PBoC Tightening Unlikely To Be Aggressive

by Win Thin

News service is quoting China government economist saying that the central bank is seen as behind the curve and may need to hike twice more this year.  He added that an alternative would be hikes in commercial bank reserve requirements, and sees CPI inflation rising to around 4% in October from 3.6% in September.  Our base case remains that of a modest tightening cycle over the next year, perhaps 25 bp per quarter for 100-125 bp of total hikes.  While we acknowledge that the situation remains very fluid (after all, China officials were downplaying tightening risks just this month), we do not think there is a case for aggressive PBOC tightening given current conditions.

We go back to the most recent tightening cycle for clues on monetary policy.  PBOC started hiking in April 06 with a 27 bp hike in the 1-year lending rate from 5.58%.  That month, CPI rose 1.2% y/y while GDP grew 11.5% y/y in Q2 08.  Pace of tightening started off modest, as next hikes were 27 bp in August 06 and then 27 bp in March 07, which took the rate to 6.39%.  That’s when the PBOC started to get much more aggressive, and followed up with 18 bp in May 07, 27 bp in July 07, 18 bp in August 07, 27 bp in September 07, and then the final 18 bp hike in December 2007 that took the 1-year lending rate to 7.47% for a total of 189 bp of that cycle.  The 1-year deposit rate was hiked from 2.25% to 4.14% over that same period but we note that it remained negative in real terms throughout most of that tightening cycle.
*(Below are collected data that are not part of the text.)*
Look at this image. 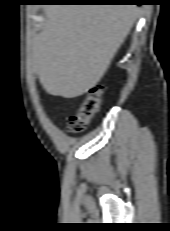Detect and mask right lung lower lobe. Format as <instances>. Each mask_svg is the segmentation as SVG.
<instances>
[{"label":"right lung lower lobe","mask_w":170,"mask_h":231,"mask_svg":"<svg viewBox=\"0 0 170 231\" xmlns=\"http://www.w3.org/2000/svg\"><path fill=\"white\" fill-rule=\"evenodd\" d=\"M141 0H41L48 3H133Z\"/></svg>","instance_id":"obj_1"}]
</instances>
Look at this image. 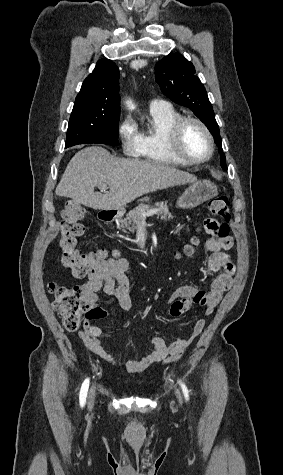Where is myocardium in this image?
I'll list each match as a JSON object with an SVG mask.
<instances>
[{
  "mask_svg": "<svg viewBox=\"0 0 283 475\" xmlns=\"http://www.w3.org/2000/svg\"><path fill=\"white\" fill-rule=\"evenodd\" d=\"M188 123H194L198 125L200 129L203 131L209 143V152L206 156L202 158H189V157L173 158L166 153L165 145L168 142L178 144L181 141V135H182L183 129L185 125ZM158 150L161 157L164 159L165 162H206L210 160L215 153V142H214L212 133L210 132V130L208 129V127L205 125V123L202 120L195 117L182 116L178 118L177 120H175L168 127L167 135L164 139L160 141L158 145Z\"/></svg>",
  "mask_w": 283,
  "mask_h": 475,
  "instance_id": "1",
  "label": "myocardium"
}]
</instances>
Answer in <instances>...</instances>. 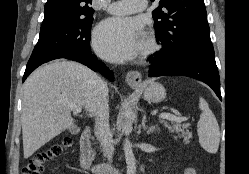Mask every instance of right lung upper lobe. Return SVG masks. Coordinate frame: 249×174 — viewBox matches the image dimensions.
Returning <instances> with one entry per match:
<instances>
[{
    "label": "right lung upper lobe",
    "mask_w": 249,
    "mask_h": 174,
    "mask_svg": "<svg viewBox=\"0 0 249 174\" xmlns=\"http://www.w3.org/2000/svg\"><path fill=\"white\" fill-rule=\"evenodd\" d=\"M92 0H47L42 26L92 17Z\"/></svg>",
    "instance_id": "1"
}]
</instances>
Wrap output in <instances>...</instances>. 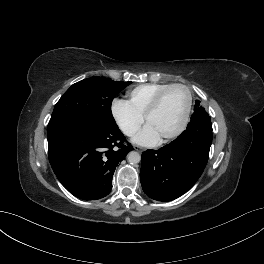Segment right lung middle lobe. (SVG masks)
<instances>
[{
    "mask_svg": "<svg viewBox=\"0 0 264 264\" xmlns=\"http://www.w3.org/2000/svg\"><path fill=\"white\" fill-rule=\"evenodd\" d=\"M131 83L91 77L73 84L55 105L47 136L72 125L116 124L112 100Z\"/></svg>",
    "mask_w": 264,
    "mask_h": 264,
    "instance_id": "right-lung-middle-lobe-1",
    "label": "right lung middle lobe"
}]
</instances>
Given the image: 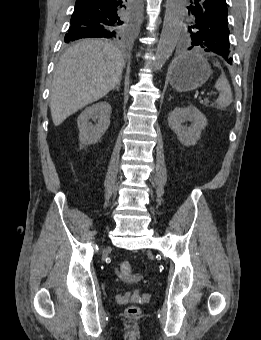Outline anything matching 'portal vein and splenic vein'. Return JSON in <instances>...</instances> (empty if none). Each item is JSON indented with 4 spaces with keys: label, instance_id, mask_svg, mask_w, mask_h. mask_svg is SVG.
Instances as JSON below:
<instances>
[{
    "label": "portal vein and splenic vein",
    "instance_id": "obj_1",
    "mask_svg": "<svg viewBox=\"0 0 261 340\" xmlns=\"http://www.w3.org/2000/svg\"><path fill=\"white\" fill-rule=\"evenodd\" d=\"M214 94H215L214 92L207 93L208 96H213Z\"/></svg>",
    "mask_w": 261,
    "mask_h": 340
}]
</instances>
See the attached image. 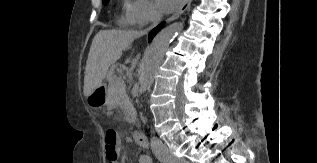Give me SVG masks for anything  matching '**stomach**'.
<instances>
[{"instance_id":"1","label":"stomach","mask_w":317,"mask_h":163,"mask_svg":"<svg viewBox=\"0 0 317 163\" xmlns=\"http://www.w3.org/2000/svg\"><path fill=\"white\" fill-rule=\"evenodd\" d=\"M87 103L91 108L98 109L107 106L108 96L104 86L96 88L88 97Z\"/></svg>"}]
</instances>
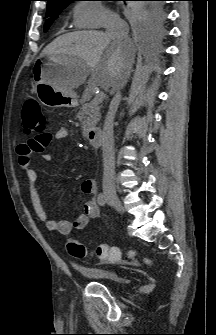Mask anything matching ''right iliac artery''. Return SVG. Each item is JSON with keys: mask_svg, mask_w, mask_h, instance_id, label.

We note that the commercial bank reserve requirement was hiked several times starting in July 06 that took it from 7.5% up to 14.5% in December 2007.  After that, even though the lending rate was kept steady, the PBOC continue to hike the reserve requirement in H1 08 to a peak of 17.5% in June 08.  During that more aggressive period of tightening in 2007, China’s GDP was still accelerating and inflation was rising sharply from 3.4% y/y in May 07 to a peak of 8.7% y/y in February 08.  Retail sales were accelerating to over 20% y/y around then too.  Loan growth was close to 20% y/y, while Fixed Asset Investment (FAI) is only growing around 20-25% y/y.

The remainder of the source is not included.